> _Source material_:
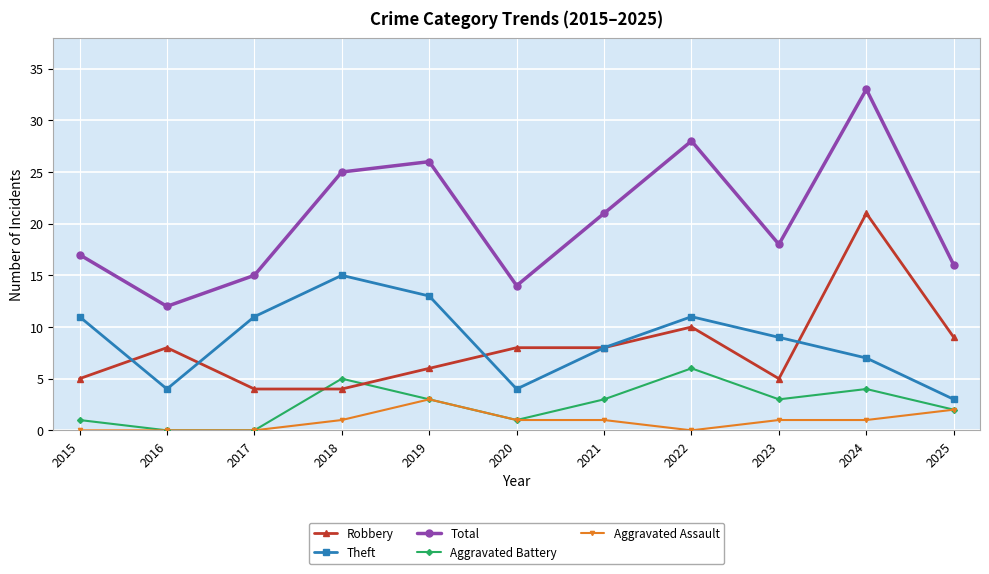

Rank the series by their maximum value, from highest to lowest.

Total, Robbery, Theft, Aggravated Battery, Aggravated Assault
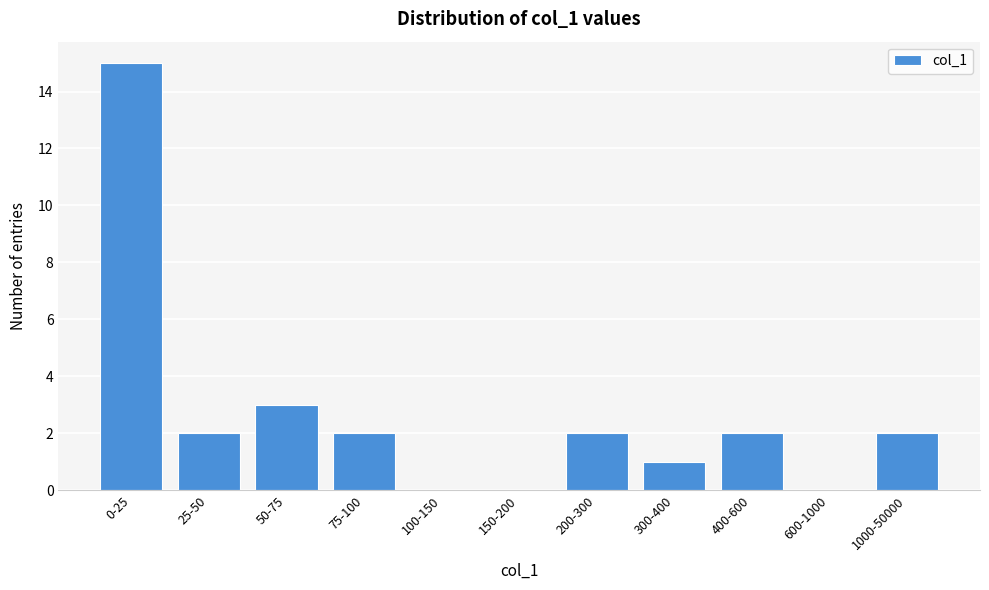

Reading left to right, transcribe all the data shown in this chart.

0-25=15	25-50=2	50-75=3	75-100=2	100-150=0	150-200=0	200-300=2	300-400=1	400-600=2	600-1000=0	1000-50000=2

* * *

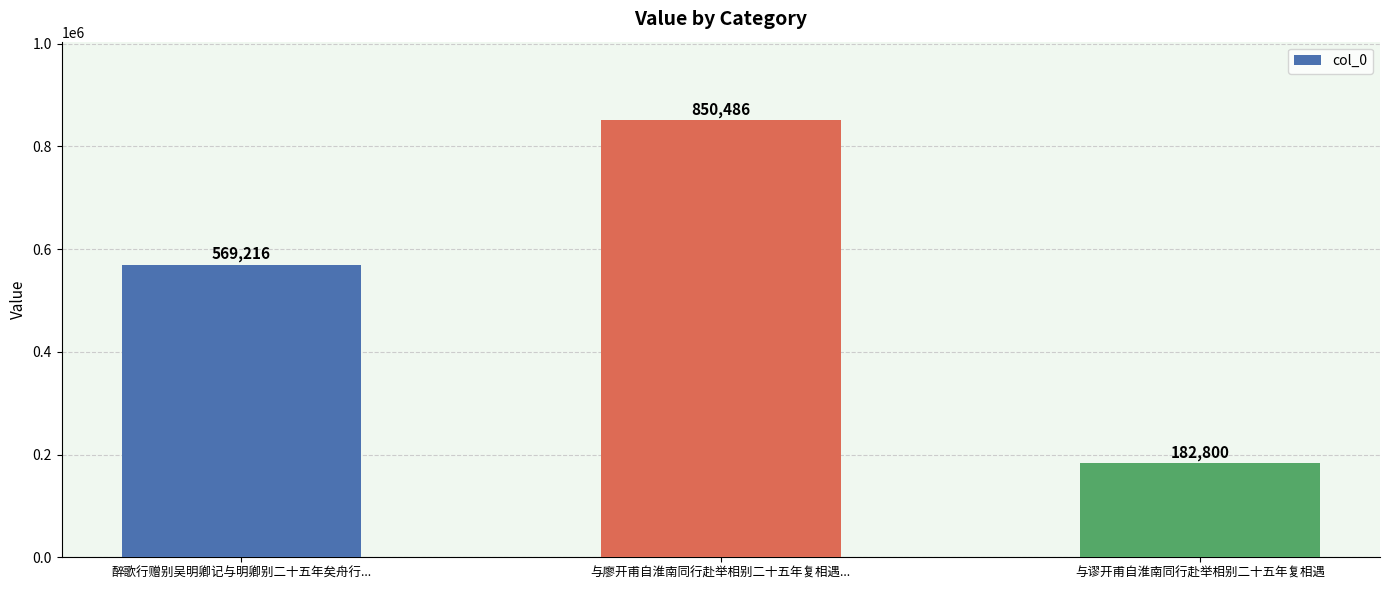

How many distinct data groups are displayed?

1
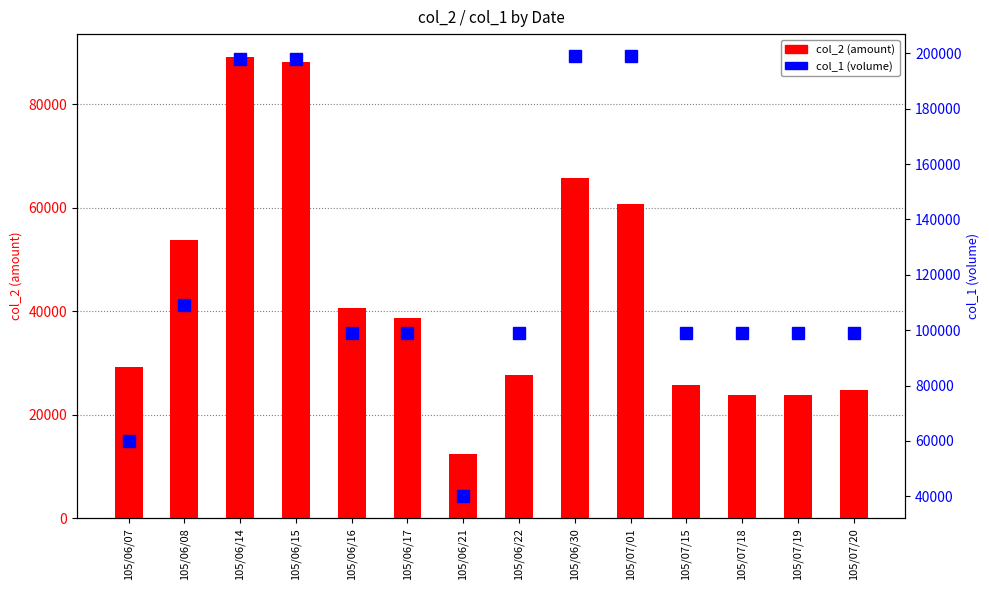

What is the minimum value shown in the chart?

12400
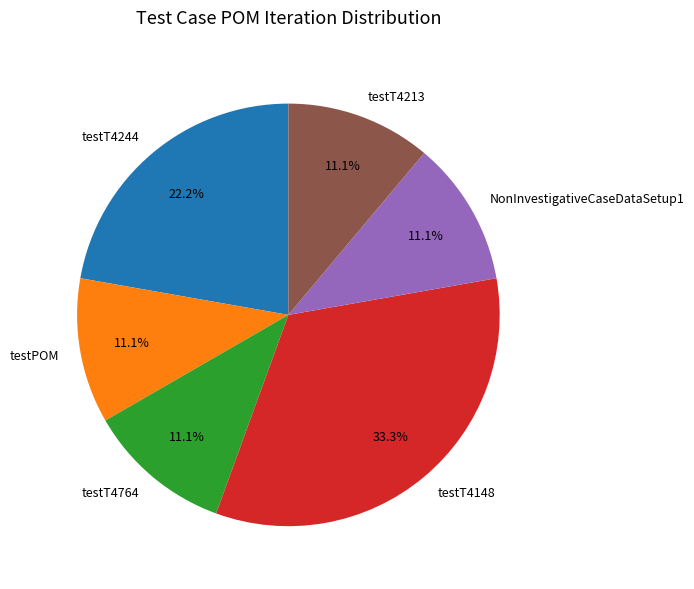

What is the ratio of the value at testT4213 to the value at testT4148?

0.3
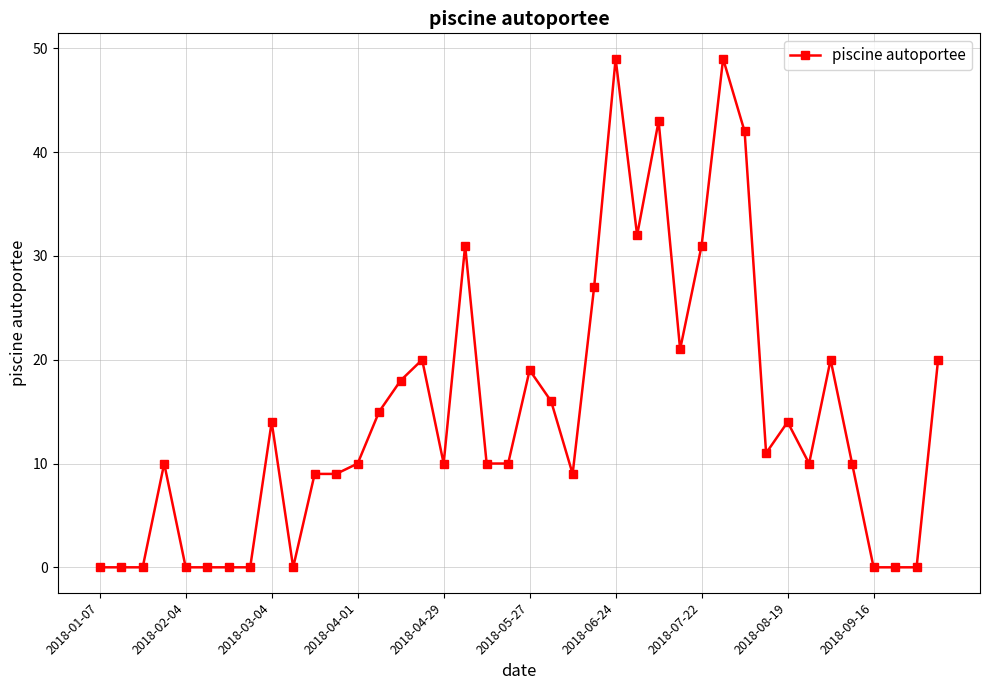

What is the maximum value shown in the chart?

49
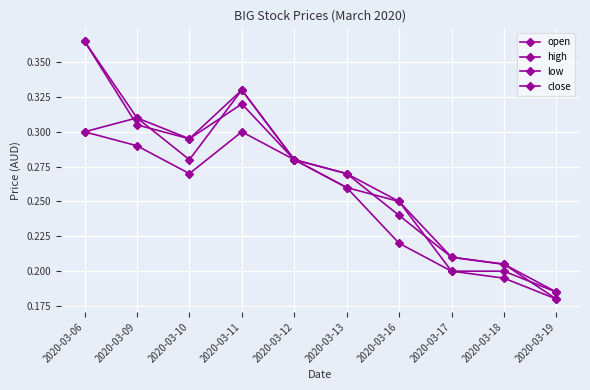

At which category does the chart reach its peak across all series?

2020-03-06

---

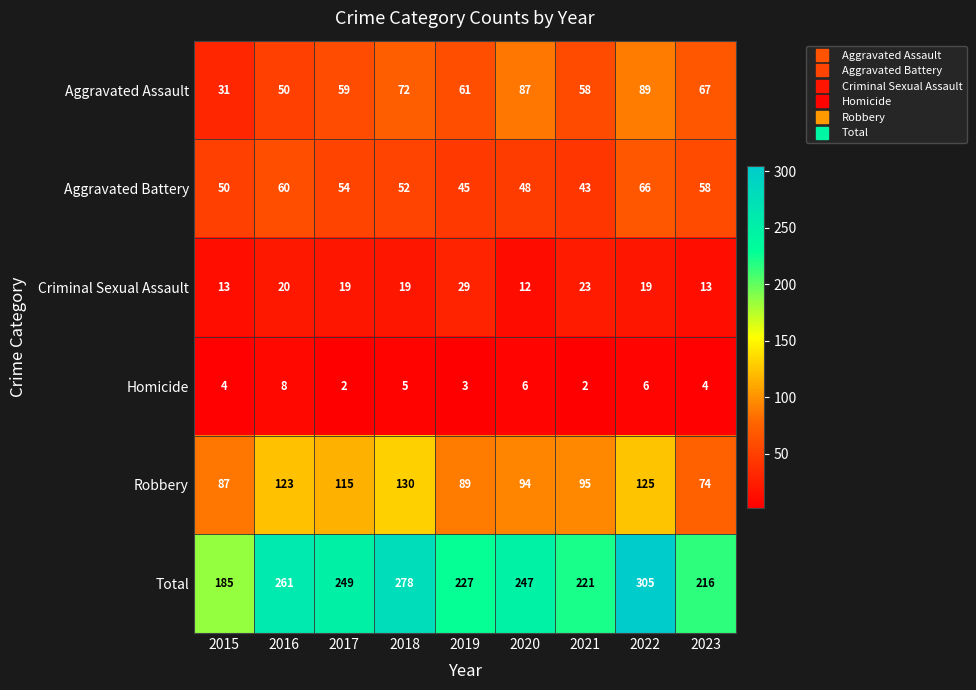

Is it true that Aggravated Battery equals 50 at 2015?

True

> _Work instruction_: Pick out each line in the records that contains the word "chart", and copy those lines in their original order.

> _Response to the task_:
Reading left to right, transcribe all the data shown in this chart.
What is the minimum value shown in the chart?
What is the maximum value shown in the chart?
At which category does the chart reach its peak across all series?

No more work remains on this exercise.